_To be done_
A: In the email on Klingon grammar, what phrase would express "He is only a child" in the sense of "He is merely a child"?
B: Continue the email on Klingon grammar from the point where it stops.

_Selected text_
◆ ◆ ◆

On Mon., Jul. 4, 2022, 14:48 D qunen'oS, <mihkoun@gmail.com> wrote:
puq neH ghaH he is only a child
I think your English translation is misleading. {neH} after a verb trivialises it. In your sentence, the pronoun is acting as a verb. "He is only a child", in the sense of "He is merely a child", would be {puq ghaH neH}. {neH} after a noun has a restrictive sense. Consider that {yaS neH} means "only the officer", "the officer alone". {puq neH ghaH} means "He is only a child" in the sense of "He is a child alone", "He is a child (and nothing else)". Which meaning do you intend by "he is only a child"? But why can't it mean too "he is the only child", as in "the only child of
two parents"?

◆ ◆ ◆

[A block of data]
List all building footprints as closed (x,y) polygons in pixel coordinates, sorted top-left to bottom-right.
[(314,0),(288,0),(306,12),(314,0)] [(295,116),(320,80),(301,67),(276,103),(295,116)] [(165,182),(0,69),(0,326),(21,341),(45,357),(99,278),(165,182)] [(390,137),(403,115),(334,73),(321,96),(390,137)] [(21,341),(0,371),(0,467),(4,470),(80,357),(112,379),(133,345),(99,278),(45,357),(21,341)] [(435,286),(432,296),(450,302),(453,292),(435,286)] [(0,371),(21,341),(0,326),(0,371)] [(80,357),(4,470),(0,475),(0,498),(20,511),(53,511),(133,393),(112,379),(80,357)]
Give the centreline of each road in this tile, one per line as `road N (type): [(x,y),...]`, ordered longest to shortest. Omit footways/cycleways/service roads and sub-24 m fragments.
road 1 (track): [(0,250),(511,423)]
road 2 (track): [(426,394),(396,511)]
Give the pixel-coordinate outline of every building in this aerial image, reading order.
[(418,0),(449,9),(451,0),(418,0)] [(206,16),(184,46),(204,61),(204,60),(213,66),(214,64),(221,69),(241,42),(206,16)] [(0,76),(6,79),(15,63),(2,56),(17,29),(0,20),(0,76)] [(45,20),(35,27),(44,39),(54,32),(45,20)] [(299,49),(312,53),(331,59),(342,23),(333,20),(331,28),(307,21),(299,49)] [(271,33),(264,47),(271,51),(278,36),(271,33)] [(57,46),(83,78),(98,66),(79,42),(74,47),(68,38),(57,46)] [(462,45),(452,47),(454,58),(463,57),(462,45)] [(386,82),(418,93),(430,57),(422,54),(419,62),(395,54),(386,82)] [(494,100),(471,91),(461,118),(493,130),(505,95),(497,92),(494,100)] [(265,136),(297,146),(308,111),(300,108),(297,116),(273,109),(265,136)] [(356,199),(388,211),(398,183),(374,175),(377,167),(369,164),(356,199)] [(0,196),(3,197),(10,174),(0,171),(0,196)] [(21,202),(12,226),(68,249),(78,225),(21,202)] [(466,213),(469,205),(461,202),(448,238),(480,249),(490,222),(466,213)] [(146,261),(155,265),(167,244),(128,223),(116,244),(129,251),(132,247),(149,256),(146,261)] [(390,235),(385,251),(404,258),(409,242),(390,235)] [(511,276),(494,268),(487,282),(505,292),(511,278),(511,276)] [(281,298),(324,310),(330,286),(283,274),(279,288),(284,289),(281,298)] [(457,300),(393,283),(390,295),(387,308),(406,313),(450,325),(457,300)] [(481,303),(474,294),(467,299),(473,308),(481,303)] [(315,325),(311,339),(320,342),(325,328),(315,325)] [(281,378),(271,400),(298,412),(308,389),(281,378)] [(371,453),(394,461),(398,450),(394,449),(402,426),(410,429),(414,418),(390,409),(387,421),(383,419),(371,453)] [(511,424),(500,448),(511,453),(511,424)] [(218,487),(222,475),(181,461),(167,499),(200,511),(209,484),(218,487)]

◆ ◆ ◆

_The results_
A: {puq ghaH neH}

B:
Because, following a noun, {neH} means "only" in the sense of "only X (and nothing else)", and not "the only X (and there are no other Xs)". For example, {yaS neH yIHoH} means "kill only the officer" (i.e., there are multiple people, and the order is to kill the one who is an officer, but not the others). It does not mean "kill the only officer". (Of course, if there's a group of people only one of which is an officer, the effect is the same.) You *can* express the concept of "the only child of two parents" using {neH}: {wa' puq neH lughaj chaH} "they have only the one child", "they have one child alone", "they have one child (and nothing else)". Similarly, we have the {jonta' neH} for "only the engine". But why can't it
mean too "the only engine"?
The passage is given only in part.